AFL-CIO Connecticut State Labor Council.
In 1957, the Connecticut Federation of Labor and the Connecticut State Industrial Union Council (CSIUC) merged to form the Connecticut State Labor Council, AFL-CIO, generally referred to today as the Connecticut State AFL-CIO. The stated purpose of the new organization was to provide a more effective means of promoting and coordinating the principles and objectives of the AFL-CIO in Connecticut.
Vance, Cyrus R. (Cyrus Roberts), 1917-2002
The Vance papers primarily document Cyrus R. Vance's professional and personal activities. Of particular significance are background materials, correspondence, position papers, and handwritten meeting notes relating to SALT II negotiation between the United States and the Soviet Union; the Camp David Summit and the signing of the Middle East Peace Treaty; diplomatic relations with the Far East, especially China; and negotiations to release the American hostages in Iran. Proposals, reports, handwritten notes, and correspondence provide insight into the dispute between Greece and Turkey over Cyprus in 1967, federal recovery assistance to Detroit after the riot of 1967, and the Paris Peace Talks on Vietnam in 1968. Governmental statements and commentaries, draft bills, and Senate committee background materials from 1958 document Vance's involvement in the creation of the National Aeronautics and Space Agency (NASA). Extensive files of position papers, project proposals, meeting minutes, reports, publications, and handwritten notes document Vance's involvement with various events and prestigious organizations, following his resignation from the Carter administration. The collection also contains manuscript drafts used for Vance's book Hard Choices: Critical Years in America's Foreign Policy. Grace Sloane Vance's papers document her trip with Rosalynn Carter to Latin America in 1977. Her work throughout the 1960s with Widening Horizons can be traced through correspondence, working papers, minutes, and notes.
Tilton, Eleanor Taft.
Eleanor Taft Tilton, daughter of Dr.
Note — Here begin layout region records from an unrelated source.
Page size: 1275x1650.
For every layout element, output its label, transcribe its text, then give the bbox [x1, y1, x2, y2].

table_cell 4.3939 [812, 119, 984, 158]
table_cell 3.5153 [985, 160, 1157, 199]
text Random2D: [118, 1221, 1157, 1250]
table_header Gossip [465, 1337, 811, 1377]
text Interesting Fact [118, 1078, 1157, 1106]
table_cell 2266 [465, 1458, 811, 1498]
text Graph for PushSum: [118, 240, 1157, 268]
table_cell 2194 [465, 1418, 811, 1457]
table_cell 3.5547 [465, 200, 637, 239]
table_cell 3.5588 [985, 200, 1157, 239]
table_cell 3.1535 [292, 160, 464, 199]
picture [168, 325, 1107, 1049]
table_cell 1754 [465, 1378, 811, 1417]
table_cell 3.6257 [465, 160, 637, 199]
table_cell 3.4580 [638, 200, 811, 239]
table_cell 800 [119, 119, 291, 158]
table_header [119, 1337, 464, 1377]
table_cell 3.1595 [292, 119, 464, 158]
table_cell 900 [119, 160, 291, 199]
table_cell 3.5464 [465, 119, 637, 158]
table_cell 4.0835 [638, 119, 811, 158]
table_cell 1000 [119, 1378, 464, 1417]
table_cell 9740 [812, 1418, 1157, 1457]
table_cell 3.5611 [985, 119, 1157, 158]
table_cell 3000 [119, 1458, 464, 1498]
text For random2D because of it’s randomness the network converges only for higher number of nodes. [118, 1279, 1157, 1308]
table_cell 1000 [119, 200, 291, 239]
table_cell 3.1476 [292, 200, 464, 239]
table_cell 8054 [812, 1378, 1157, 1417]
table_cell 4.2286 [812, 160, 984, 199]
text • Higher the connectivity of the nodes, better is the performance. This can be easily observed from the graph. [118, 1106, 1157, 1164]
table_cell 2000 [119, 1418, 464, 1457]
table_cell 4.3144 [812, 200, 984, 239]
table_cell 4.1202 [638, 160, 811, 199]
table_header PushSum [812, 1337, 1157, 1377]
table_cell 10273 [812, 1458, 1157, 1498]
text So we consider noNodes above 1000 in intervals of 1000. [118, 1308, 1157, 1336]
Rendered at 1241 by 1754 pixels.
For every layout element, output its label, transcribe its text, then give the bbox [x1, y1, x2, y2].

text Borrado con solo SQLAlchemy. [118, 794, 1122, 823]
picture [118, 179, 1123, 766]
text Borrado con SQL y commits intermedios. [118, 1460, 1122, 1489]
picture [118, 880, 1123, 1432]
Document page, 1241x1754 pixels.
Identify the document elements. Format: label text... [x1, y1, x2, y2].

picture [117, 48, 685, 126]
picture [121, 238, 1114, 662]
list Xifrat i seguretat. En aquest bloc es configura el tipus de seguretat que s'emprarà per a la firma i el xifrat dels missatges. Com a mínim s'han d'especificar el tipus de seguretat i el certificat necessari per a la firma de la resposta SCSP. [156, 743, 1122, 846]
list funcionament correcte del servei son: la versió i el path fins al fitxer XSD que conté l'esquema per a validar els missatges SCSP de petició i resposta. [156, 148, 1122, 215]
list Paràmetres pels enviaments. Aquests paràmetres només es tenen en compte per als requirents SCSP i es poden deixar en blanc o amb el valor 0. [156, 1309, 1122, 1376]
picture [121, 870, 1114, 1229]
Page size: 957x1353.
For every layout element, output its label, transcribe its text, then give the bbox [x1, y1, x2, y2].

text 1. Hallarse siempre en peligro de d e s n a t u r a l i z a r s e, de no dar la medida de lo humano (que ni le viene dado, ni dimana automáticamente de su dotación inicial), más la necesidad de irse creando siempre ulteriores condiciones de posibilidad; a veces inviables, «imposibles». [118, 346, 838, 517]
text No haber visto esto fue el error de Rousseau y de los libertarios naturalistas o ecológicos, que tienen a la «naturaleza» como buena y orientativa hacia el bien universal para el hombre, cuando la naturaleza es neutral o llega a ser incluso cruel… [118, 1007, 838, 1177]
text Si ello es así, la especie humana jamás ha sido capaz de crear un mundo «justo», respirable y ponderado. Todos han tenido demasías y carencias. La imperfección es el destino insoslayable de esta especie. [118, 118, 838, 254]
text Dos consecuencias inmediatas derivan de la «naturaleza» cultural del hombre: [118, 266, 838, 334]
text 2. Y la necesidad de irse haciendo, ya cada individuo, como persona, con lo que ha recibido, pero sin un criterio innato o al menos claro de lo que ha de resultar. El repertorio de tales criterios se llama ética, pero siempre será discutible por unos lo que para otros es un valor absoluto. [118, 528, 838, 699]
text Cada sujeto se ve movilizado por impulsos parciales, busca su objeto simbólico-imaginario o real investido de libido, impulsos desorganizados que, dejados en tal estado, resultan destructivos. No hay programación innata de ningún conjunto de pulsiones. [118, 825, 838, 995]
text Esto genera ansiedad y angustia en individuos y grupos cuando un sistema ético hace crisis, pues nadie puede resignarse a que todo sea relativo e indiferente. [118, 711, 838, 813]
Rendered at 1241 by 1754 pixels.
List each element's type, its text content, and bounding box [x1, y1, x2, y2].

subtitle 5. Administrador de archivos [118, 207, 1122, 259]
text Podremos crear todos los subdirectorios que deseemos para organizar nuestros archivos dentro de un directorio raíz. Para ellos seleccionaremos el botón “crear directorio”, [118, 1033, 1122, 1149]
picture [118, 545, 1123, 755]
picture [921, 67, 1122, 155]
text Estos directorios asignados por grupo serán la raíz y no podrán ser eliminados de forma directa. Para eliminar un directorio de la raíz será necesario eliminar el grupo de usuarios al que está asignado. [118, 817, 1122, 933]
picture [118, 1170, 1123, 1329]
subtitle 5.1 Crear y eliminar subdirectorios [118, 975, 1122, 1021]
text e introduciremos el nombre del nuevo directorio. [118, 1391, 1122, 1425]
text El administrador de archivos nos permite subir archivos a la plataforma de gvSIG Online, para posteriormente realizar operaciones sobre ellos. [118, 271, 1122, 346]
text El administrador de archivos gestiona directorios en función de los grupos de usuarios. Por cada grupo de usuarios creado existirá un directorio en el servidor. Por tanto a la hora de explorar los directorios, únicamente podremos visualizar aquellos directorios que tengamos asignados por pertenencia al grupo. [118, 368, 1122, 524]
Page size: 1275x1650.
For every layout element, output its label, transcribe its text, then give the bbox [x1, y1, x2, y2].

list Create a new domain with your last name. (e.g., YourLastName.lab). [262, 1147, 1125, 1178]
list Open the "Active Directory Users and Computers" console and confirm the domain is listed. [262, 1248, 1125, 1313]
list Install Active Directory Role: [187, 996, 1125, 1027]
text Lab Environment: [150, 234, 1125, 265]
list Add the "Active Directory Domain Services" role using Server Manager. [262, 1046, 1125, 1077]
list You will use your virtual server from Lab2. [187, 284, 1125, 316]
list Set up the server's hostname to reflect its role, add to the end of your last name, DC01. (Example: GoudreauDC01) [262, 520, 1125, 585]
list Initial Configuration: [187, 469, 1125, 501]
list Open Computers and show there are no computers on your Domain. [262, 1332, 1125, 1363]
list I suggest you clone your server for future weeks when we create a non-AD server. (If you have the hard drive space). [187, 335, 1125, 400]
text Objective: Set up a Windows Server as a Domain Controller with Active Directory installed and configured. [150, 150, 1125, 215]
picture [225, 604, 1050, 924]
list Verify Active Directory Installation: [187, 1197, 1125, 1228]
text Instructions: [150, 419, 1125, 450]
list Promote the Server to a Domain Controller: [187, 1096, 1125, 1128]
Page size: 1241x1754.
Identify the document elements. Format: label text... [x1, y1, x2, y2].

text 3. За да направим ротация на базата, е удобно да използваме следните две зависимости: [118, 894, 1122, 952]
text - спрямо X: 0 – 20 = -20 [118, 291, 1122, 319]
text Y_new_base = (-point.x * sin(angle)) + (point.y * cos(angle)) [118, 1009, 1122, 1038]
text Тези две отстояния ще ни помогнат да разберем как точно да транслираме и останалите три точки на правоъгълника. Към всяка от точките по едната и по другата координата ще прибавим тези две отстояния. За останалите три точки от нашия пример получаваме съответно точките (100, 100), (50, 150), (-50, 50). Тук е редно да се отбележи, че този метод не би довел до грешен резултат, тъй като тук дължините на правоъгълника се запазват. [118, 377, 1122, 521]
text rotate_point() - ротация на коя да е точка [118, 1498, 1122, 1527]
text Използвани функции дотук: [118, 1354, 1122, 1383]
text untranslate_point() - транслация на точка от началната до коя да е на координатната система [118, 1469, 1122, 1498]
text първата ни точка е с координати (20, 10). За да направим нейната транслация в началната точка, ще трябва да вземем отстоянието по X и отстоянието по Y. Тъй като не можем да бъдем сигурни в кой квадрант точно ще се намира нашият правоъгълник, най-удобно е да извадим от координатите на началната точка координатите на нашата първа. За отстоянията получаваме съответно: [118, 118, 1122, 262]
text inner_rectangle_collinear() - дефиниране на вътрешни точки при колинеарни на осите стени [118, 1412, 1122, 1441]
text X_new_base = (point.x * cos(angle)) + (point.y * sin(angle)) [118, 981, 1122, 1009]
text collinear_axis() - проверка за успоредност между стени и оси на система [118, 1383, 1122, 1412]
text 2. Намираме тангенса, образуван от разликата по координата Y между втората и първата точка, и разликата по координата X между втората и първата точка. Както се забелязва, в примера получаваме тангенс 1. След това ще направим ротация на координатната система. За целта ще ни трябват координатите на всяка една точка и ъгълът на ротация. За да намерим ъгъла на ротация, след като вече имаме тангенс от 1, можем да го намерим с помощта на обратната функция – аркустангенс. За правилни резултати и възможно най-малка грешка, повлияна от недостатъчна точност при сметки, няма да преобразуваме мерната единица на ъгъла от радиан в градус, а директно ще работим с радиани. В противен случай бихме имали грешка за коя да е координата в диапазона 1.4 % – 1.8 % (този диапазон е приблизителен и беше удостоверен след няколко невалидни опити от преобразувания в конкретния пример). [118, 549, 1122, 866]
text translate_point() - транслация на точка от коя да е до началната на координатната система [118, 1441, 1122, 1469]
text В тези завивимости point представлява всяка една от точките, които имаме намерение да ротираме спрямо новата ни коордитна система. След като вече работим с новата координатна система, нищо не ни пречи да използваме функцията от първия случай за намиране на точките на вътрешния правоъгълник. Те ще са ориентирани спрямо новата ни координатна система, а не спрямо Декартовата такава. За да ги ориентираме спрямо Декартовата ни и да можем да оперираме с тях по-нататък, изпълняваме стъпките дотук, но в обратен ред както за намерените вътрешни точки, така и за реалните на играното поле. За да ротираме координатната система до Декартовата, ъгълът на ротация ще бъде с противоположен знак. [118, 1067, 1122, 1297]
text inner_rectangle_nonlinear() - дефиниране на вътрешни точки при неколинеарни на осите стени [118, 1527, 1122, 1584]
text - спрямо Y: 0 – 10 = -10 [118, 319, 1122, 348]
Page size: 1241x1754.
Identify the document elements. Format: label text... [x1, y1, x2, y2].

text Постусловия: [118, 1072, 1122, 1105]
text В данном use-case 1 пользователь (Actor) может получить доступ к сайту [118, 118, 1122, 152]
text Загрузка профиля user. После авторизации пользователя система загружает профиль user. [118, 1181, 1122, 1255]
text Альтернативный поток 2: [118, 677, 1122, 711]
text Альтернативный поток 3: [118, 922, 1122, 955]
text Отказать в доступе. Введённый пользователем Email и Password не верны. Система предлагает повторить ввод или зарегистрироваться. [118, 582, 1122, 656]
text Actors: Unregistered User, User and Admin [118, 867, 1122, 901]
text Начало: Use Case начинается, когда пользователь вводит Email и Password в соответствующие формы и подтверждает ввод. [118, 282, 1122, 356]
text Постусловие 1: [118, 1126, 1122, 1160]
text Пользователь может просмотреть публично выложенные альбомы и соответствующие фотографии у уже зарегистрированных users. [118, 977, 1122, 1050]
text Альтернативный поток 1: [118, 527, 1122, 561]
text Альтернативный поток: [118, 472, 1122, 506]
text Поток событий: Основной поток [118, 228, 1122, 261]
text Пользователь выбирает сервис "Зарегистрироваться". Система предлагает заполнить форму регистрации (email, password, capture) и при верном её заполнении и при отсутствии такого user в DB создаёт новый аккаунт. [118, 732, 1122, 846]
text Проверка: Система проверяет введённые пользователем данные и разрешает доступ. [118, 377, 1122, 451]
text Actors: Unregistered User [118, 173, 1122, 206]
Charles and Martha Jarvis Taft, was born in Hartford, Connecticut on 1 January 1901. She attended Vassar and Barnard Colleges, but did not earn a degree. She married Arthur can Riper Tilton; he was employed by the Hartford Fire Insurance Company for many years. Mrs. Tilton died on 26 March 1984.
Reeves, Eric, 1950-
The collection contains correspondence, emails, lectures, newspaper clippings, notes, photographs, and writings regarding Eric Reeves' advocacy, research, and analysis of the humanitarian crisis and genocide in Sudan and Darfur from 1999 onward. The collection also contains documents regarding the court case, Presbyterian Church of Sudan et al. vs. Talisman Energy Inc, Sudan.
Selden, Harry Wythe, 1915-2003
The collection comprises pamphlets, newsletters, and other materials collected by Harry W. Selden and concerning conservative and right-wing politics and activism from the 1950s to the 1980s. Materials include newsletters, pamphlets, mass mailings, flyers, press clippings and photocopies, correspondence, and other printed and published materials. The material covers a wide range of topics, including the United Nations, disarmament, anti-communism, and Republican and conservative politics, and represents a large number of right-wing organizations. The collection also includes pamphlets and flyers for political candidates, primarily Republicans, along with a small number of newsletters and pamphlets from left-wing organizations. Some materials have handwritten notes and underlining by an unidentified author, possibly Selden. The collection also includes a partial inventory, possibly prepared in the 2010s.